### Your goal
Could you return all of the records exactly, minus their images?

(Collected data entries)
==========
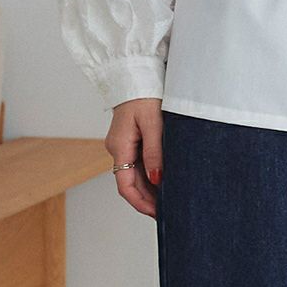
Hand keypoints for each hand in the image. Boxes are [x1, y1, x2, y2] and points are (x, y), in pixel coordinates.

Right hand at [105, 98, 163, 218]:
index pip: (125, 185)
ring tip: (168, 197)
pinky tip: (163, 178)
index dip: (140, 202)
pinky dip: (149, 172)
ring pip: (134, 172)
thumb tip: (156, 180)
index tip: (157, 213)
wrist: (137, 73)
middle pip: (130, 181)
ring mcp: (123, 142)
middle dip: (147, 198)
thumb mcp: (152, 123)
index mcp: (119, 146)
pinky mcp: (131, 137)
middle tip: (167, 210)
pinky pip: (138, 161)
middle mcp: (118, 147)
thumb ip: (154, 152)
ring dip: (149, 186)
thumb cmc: (144, 94)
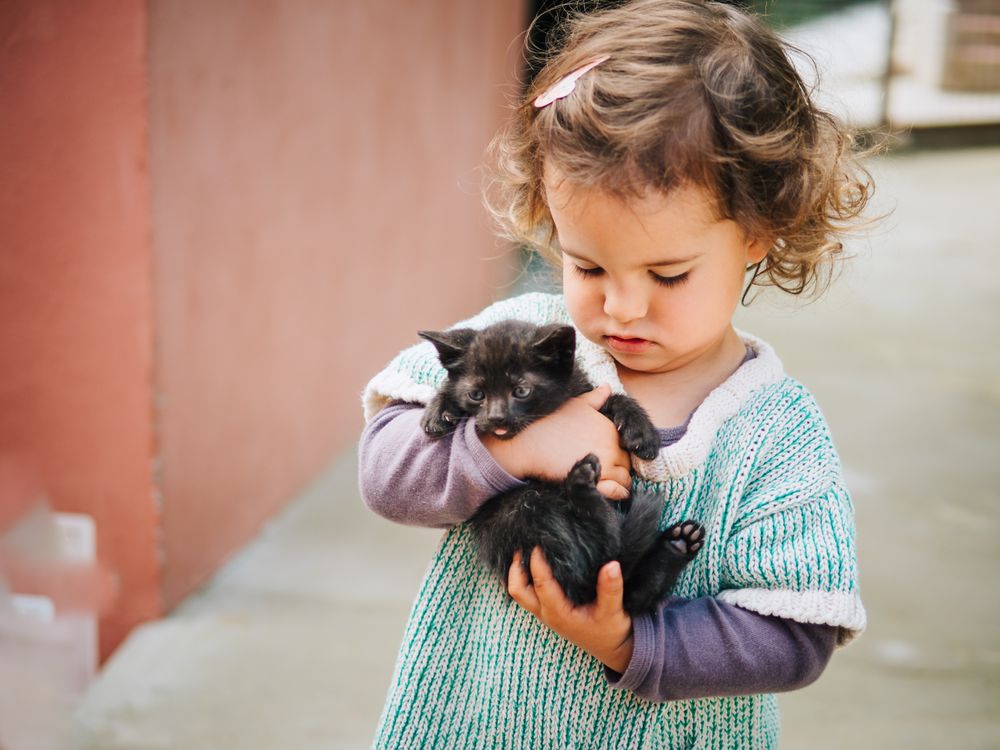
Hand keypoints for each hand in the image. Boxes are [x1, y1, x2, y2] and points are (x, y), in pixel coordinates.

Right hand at [483, 384, 631, 499]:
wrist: (530, 446)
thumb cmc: (549, 425)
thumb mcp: (574, 405)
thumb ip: (594, 398)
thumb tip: (607, 388)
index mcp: (609, 427)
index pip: (626, 443)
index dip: (617, 449)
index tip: (605, 454)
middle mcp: (611, 443)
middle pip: (626, 461)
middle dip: (618, 465)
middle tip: (603, 468)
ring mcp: (605, 462)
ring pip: (624, 477)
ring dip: (617, 480)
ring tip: (603, 479)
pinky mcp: (596, 480)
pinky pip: (617, 490)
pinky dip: (617, 492)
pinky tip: (609, 490)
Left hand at [508, 548, 633, 673]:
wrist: (612, 649)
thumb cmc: (611, 631)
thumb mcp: (614, 611)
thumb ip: (611, 588)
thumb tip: (612, 565)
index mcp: (559, 613)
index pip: (541, 584)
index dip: (537, 563)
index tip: (540, 543)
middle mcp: (547, 614)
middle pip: (518, 590)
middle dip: (516, 568)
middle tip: (524, 545)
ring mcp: (545, 613)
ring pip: (519, 593)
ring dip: (517, 573)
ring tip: (524, 550)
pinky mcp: (548, 611)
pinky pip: (527, 594)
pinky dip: (523, 579)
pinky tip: (529, 563)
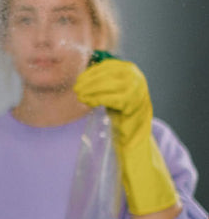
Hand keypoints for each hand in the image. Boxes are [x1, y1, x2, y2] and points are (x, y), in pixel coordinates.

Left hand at [74, 59, 177, 215]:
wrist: (134, 153)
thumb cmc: (117, 127)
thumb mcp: (107, 102)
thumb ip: (99, 88)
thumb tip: (80, 78)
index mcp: (133, 78)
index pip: (111, 65)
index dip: (93, 71)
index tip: (78, 80)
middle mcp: (140, 85)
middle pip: (114, 72)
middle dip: (91, 80)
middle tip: (76, 89)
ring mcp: (142, 98)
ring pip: (117, 83)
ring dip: (95, 88)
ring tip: (81, 97)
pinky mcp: (139, 111)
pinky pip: (121, 99)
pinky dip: (103, 98)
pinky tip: (91, 103)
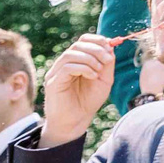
==========
### Response area
Hand keypoints for each hand in the image. Boxes are [x1, y1, x2, y2] and points are (x, y), in pixel coordinates.

Right hand at [105, 98, 163, 218]:
index pip: (125, 185)
ring tip: (168, 197)
pinky tip: (163, 178)
index dip: (140, 202)
pinky dip: (149, 172)
ring pip: (134, 172)
thumb tip: (156, 180)
index tip: (157, 213)
wrist: (137, 73)
middle pip: (130, 181)
ring mcp: (123, 142)
middle dip: (147, 198)
thumb mcp: (152, 123)
index mcp: (119, 146)
pinky mcp: (131, 137)
middle tip: (167, 210)
pinky pip: (138, 161)
middle mcp: (118, 147)
thumb ip: (154, 152)
ring dip: (149, 186)
thumb cmc: (144, 94)
Hand keypoints for each hand in the image. Boxes are [x1, y1, x2, y2] and points are (x, y), in pixel coordinates.

Right hand at [483, 384, 631, 499]:
wrist: (530, 446)
thumb cmc: (549, 425)
thumb mcp: (574, 405)
thumb ip: (594, 398)
thumb tip: (607, 388)
index mcp: (609, 427)
index pip: (626, 443)
index dip: (617, 449)
index tip: (605, 454)
middle mcp: (611, 443)
middle pip: (626, 461)
middle dip: (618, 465)
middle tip: (603, 468)
ring mcp: (605, 462)
ring pip: (624, 477)
ring dip: (617, 480)
ring tip: (603, 479)
pinky mcp: (596, 480)
pinky pip: (617, 490)
pinky dip: (617, 492)
pinky tip: (609, 490)
Left hand at [508, 548, 633, 673]:
wrist: (612, 649)
thumb cmc: (611, 631)
thumb mcp: (614, 611)
thumb ip: (611, 588)
thumb tip: (612, 565)
index mcp: (559, 613)
index pip: (541, 584)
index dip: (537, 563)
index tip: (540, 543)
middle mcp: (547, 614)
middle pip: (518, 590)
middle dip: (516, 568)
middle tip: (524, 545)
ring mcp: (545, 613)
ring pip: (519, 593)
ring dip: (517, 573)
ring tip: (524, 550)
pinky mcp: (548, 611)
pinky pip: (527, 594)
pinky dip: (523, 579)
pinky tip: (529, 563)
Hand keypoints for each hand in the image. Boxes are [x1, y1, x2, y2] and points are (x, y), in pixel coordinates.

Left hand at [74, 59, 177, 215]:
wrist: (134, 153)
thumb cmc: (117, 127)
thumb mcp: (107, 102)
thumb ip: (99, 88)
thumb tip: (80, 78)
index mcp: (133, 78)
index pip: (111, 65)
index dip: (93, 71)
index tip: (78, 80)
middle mcp: (140, 85)
middle pip: (114, 72)
middle dip: (91, 80)
middle tip: (76, 89)
ring mcp: (142, 98)
ring pip: (117, 83)
ring dip: (95, 88)
ring tip: (81, 97)
pinky mcp: (139, 111)
pinky pip: (121, 99)
pinky dip: (103, 98)
pinky tip: (91, 103)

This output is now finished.